The fun part now began - weathering. I used multiple washes of Rustall on the hull and superstructure, followed by fine streaks of rust. When done the change from a pristine showboat, to a weather-beaten escort was amazing. I had originally planned to further weather Buttercup by scratching away some of the camouflage paint and reveal the undercoat. To this I was going to add blotches of rust, but I couldn't bring myself to do so. .. perhaps on a larger model. However there were a few chips on the bow by accident, and they do add to the look. . so I will definitely have to try it in the future.
The penultimate assembly added was the mast. Thin brass rod was cut to length and a piece of .010" guitar string was used for the yard. The crowsnest (described by WEM "as the piece you have been wondering about") and a ladder were then attached and the ship was basically done .. except for the acoustic hammer on the bow.
HMS Buttercup was one of a handful of corvettes specially fitted as minesweepers. In addition to the more usual wire sweeps with paravanes at the end, she also had an 'acoustic hammer' at the bow. This was a metal bucket mounted at the end of an 'A' frame. The frame was lowered in to the water and a metal weight then struck the bucket, hopefully detonating any acoustic mines in the area. WEM provide this in resin and photoetch they recommend the PE 'A' frame and the resin bucket. I used the PE version alone.
The only way to show off a Flower class corvette is at sea, and not a calm sea either. Therefore for this model I felt it was time to try a 3D seascape rather than my usual painted box. I had a wooden lightswitch plate that was the perfect size to display the corvette. The first step was to prepare the area where the ship was to go. I traced the outline of the hull on the front of the plate and began to carve the wood away, placing the hull in it from time to time to check the fit. . . Once this was done I usually left the hull in the space to work on it. At least until I added the 'water'.
The water was made using Hyplar Acrylic Gel Medium, this is a paste-like substance that is easily applied, but hard to work with unless the tools are kept wet to prevent sticking. I covered the plate with about 1/8" of gel and then worked in some large swells.

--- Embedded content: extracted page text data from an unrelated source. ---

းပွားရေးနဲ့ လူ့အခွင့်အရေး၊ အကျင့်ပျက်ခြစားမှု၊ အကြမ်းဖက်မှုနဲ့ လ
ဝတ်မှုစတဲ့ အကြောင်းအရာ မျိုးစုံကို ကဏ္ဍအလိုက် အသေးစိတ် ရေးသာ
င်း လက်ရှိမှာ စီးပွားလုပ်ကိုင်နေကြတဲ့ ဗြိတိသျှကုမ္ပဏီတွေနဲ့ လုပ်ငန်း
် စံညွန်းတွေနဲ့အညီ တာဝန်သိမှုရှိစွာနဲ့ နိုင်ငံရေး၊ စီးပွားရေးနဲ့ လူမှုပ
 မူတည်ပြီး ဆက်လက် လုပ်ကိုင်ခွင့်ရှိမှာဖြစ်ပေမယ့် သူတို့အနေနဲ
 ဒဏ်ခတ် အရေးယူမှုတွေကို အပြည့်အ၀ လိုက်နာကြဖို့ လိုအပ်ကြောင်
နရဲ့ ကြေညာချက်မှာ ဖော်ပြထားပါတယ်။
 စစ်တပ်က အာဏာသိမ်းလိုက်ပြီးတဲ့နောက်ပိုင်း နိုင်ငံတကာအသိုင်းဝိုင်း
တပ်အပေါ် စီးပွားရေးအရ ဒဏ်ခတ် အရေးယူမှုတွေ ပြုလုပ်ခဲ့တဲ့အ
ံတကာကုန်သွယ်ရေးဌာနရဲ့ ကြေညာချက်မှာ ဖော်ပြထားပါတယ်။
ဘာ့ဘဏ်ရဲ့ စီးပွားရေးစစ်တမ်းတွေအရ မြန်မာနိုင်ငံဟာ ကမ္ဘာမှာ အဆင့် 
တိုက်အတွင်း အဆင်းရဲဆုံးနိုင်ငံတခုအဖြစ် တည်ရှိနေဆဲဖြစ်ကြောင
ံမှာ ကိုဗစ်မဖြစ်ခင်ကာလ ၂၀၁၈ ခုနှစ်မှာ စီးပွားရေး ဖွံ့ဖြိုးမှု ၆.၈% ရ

As these dried I added more gel and more waves, with the wake being roughed out as well. Once I had a basic waveform I liked it was time to add colour using Ceramcoat acrylic paints.
I first painted the entire sea in Navy blue, when dry this was followed by spots of Prussian blue and a very light wash of Cerulean blue. I then went back with more Navy blue and white. . all this while the previous colours were still damp. This allowed the illusion of various 'layers' to appear in the flat sea. I then mixed up some gel with white paint (in case the gel discolours in time), and lined the cavity with this mixture, the hull was then placed into it and the wake sculpted into place. Extra dollops of the mixture were brushed on the wavetops to show some whitecaps. Final step was to give the water a couple coats of Future to impart a nice sheen to it, and to add the 1/700 Tom's Modelworks PE crewmen.
All-in-all the White Ensign Model Flowers are a fun, easy build that serve as a great introduction to resin and photoetch. There are some flaws in the kits, but these are easily overcome and will result in a great looking model that takes up a minimum of space.... If asked what do I like best about them? The answer must be that I still have one to do.